Items from a data source:
== Segment start ==

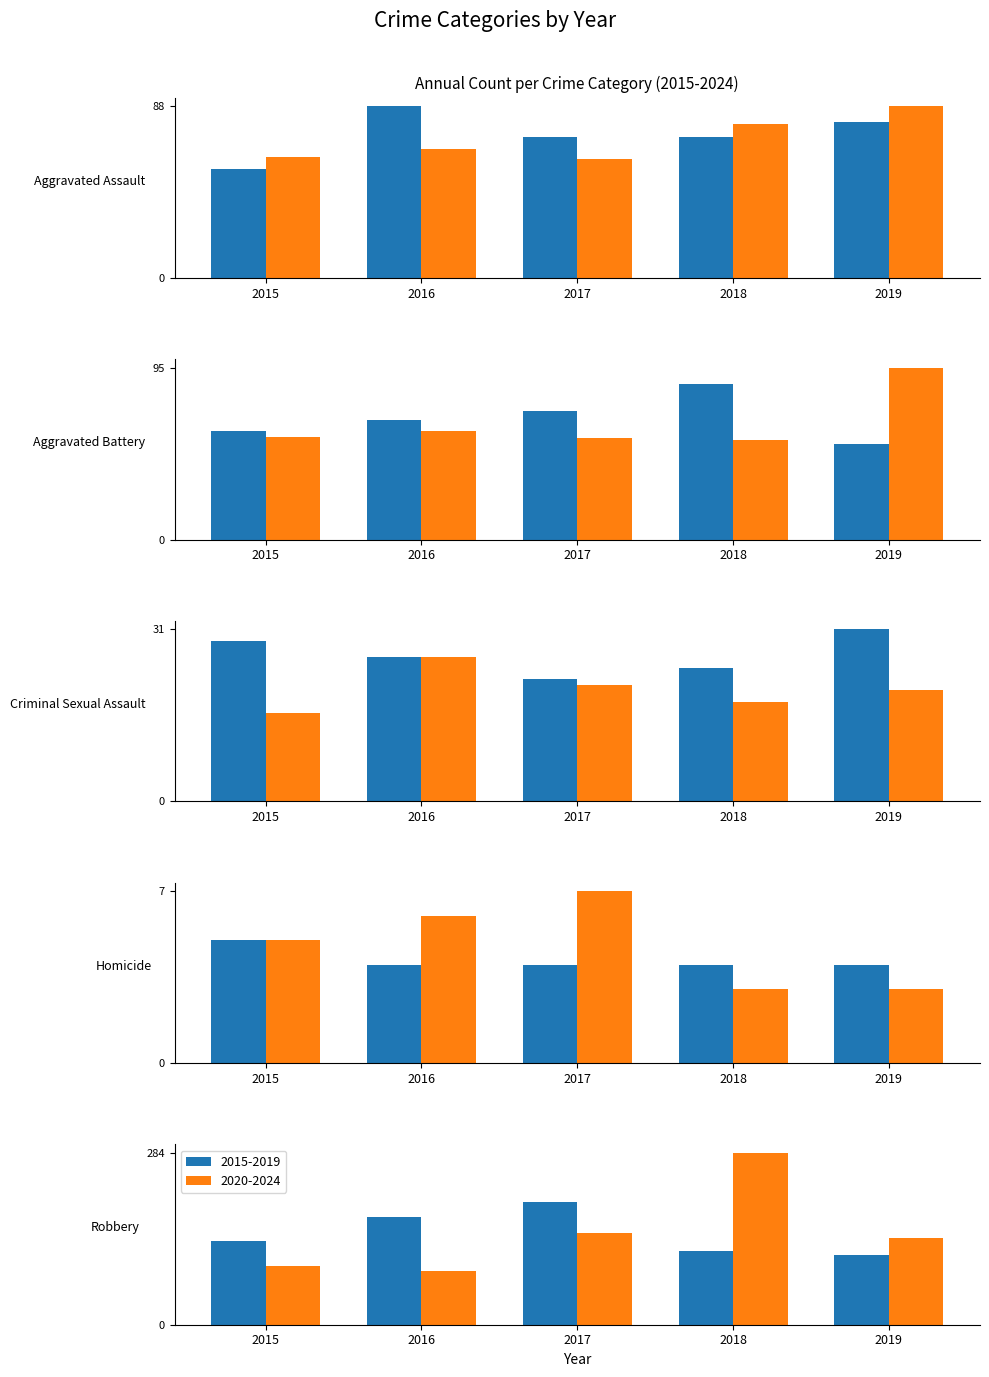

What is the greatest value displayed?

284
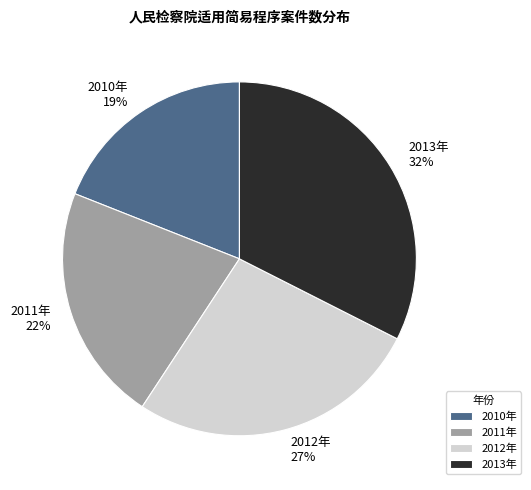

What is the largest slice in the pie chart?

2013年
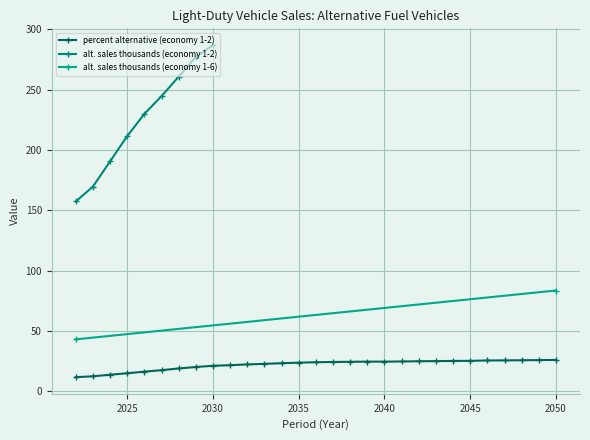

How many lines are shown in the chart?

3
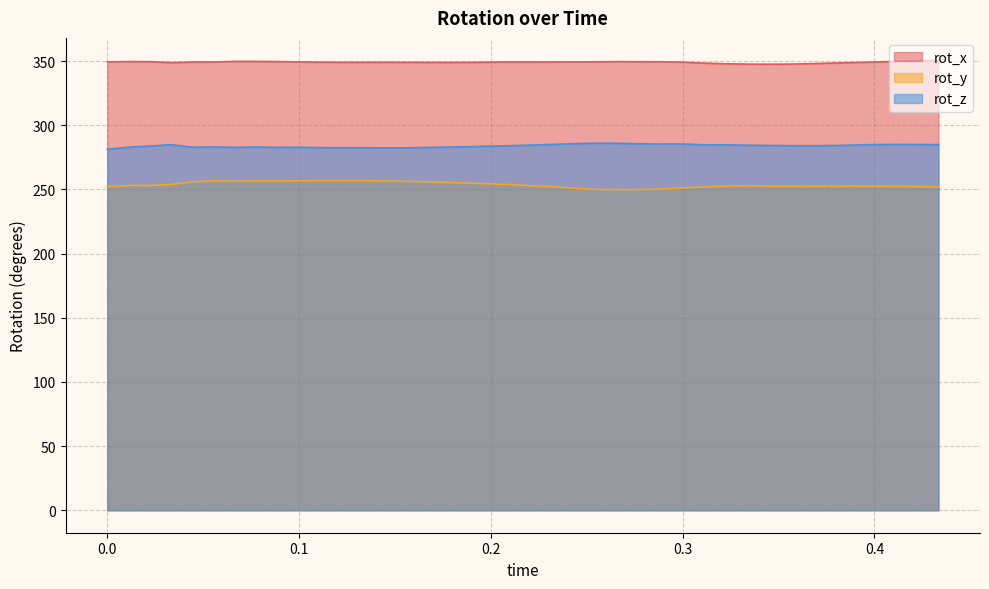

How many series are shown in this chart?

3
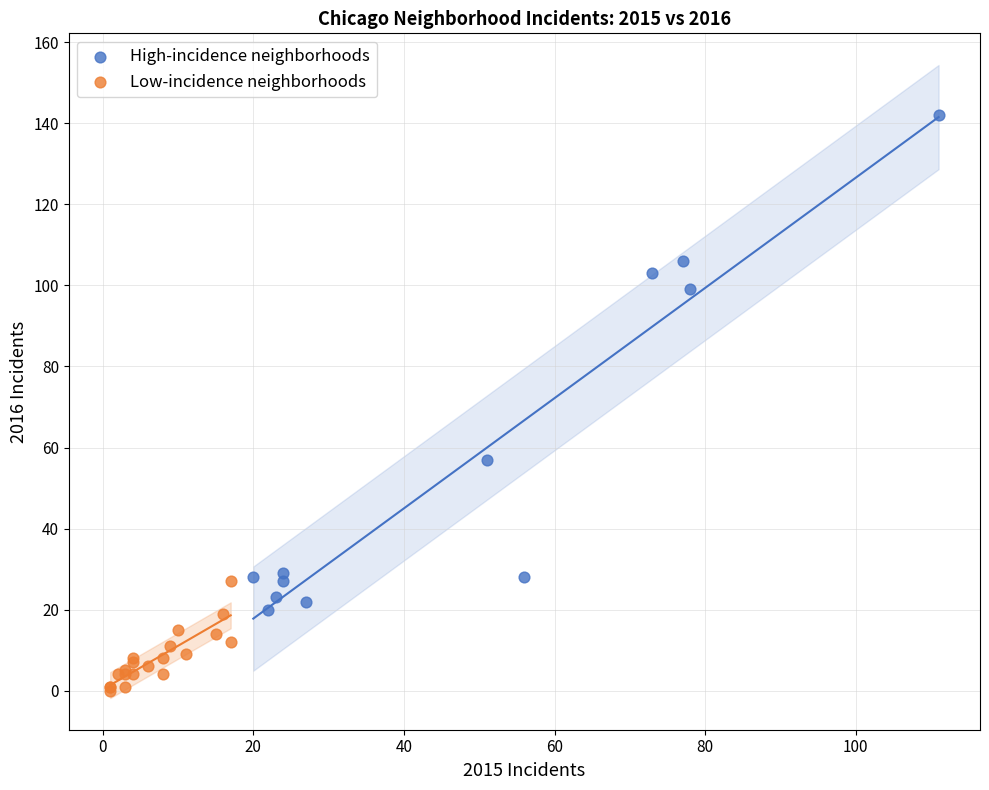

Which series has the largest Y range (max minus min)?

High-incidence neighborhoods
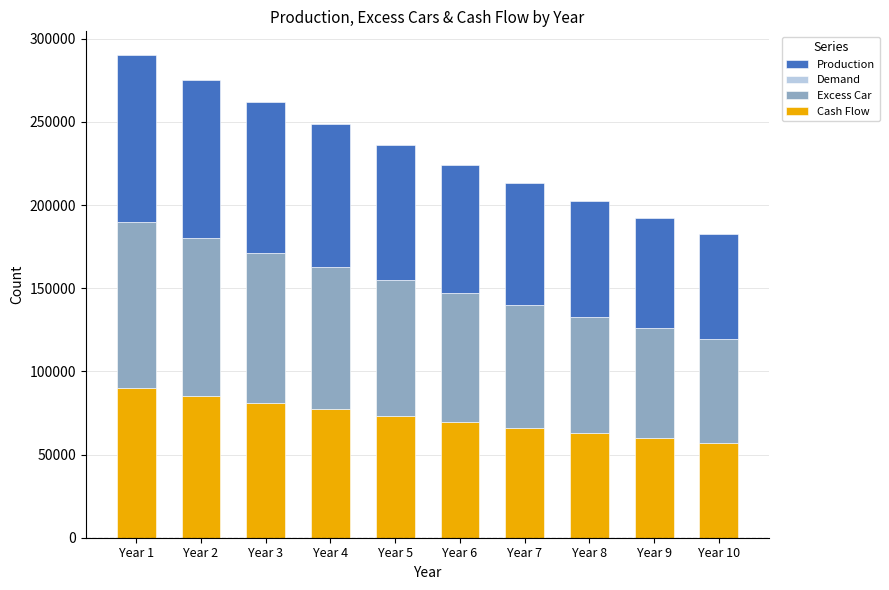

What is the total value across all series at Year 6?

224396.5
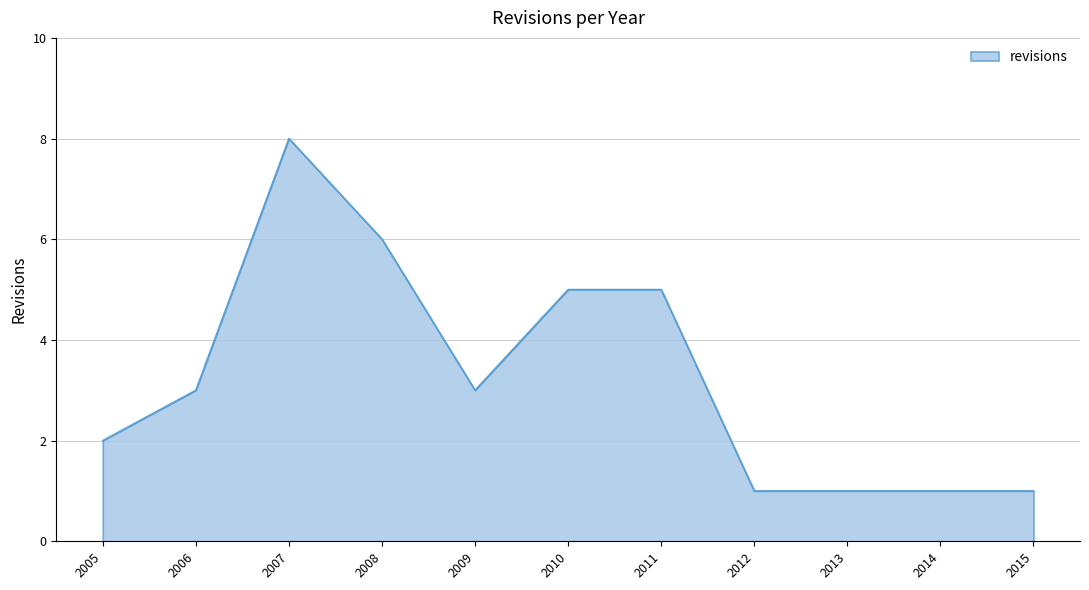

How many values are between 1 and 5?

9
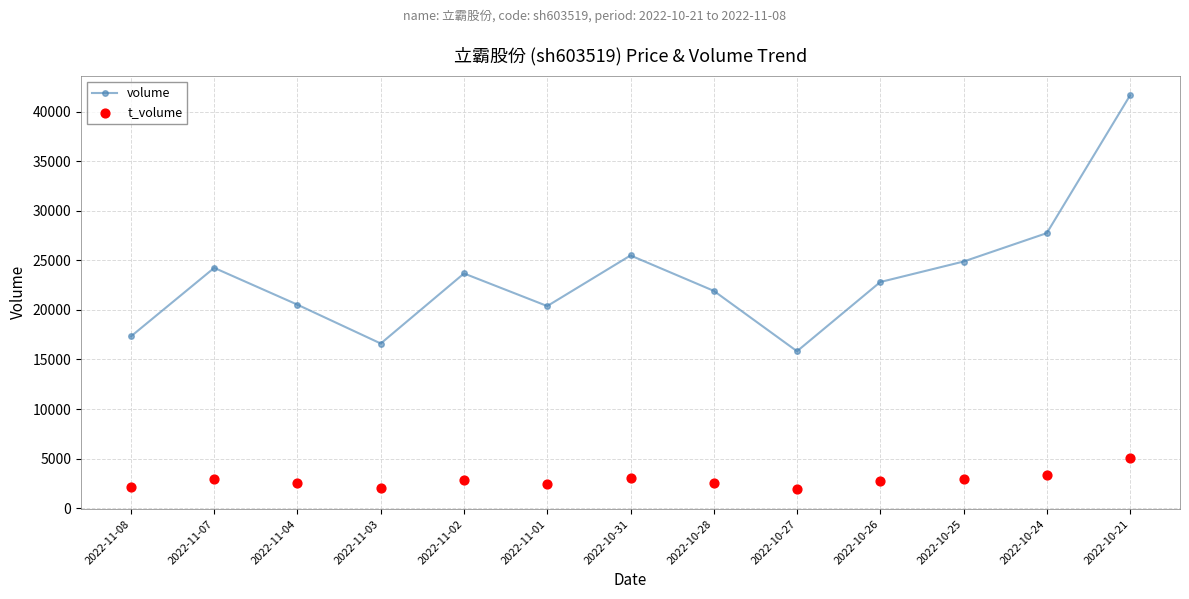

Is the value of t_volume at 2022-10-31 greater than the value of volume at 2022-10-24?

No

== Segment end ==

Task statement
Copy the records word for word, starting at the line with "How many values are between 1 and 5?" and going through the last line of the records, both ends included. Leave out the pictures.

Solution to this task
How many values are between 1 and 5?

9

Is the value of t_volume at 2022-10-31 greater than the value of volume at 2022-10-24?

No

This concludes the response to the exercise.